(Source records)
────────────────────────────────────────
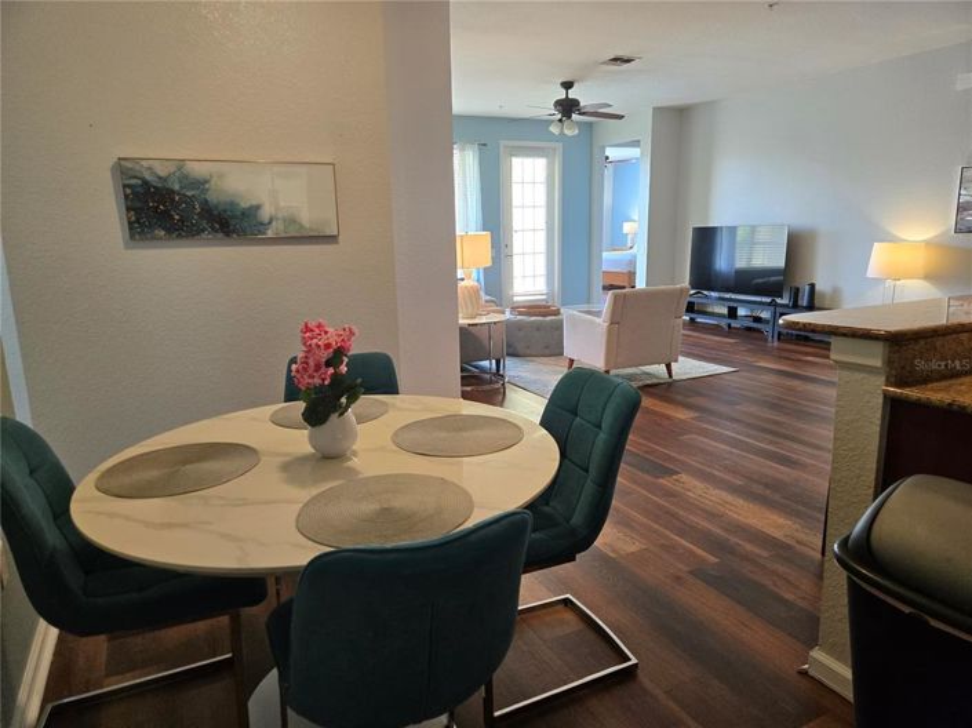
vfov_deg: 58.8
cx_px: 486
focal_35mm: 23
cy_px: 364
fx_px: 645
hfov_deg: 74.0
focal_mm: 5.4
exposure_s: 1/120
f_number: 1.8
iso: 250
────────────────────────────────────────
WORK INSTRUCTIONS: From the first line to the last, return the records exactly and leave the pictures behind.

ANSWER TO THIS PROBLEM:
vfov_deg: 58.8
cx_px: 486
focal_35mm: 23
cy_px: 364
fx_px: 645
hfov_deg: 74.0
focal_mm: 5.4
exposure_s: 1/120
f_number: 1.8
iso: 250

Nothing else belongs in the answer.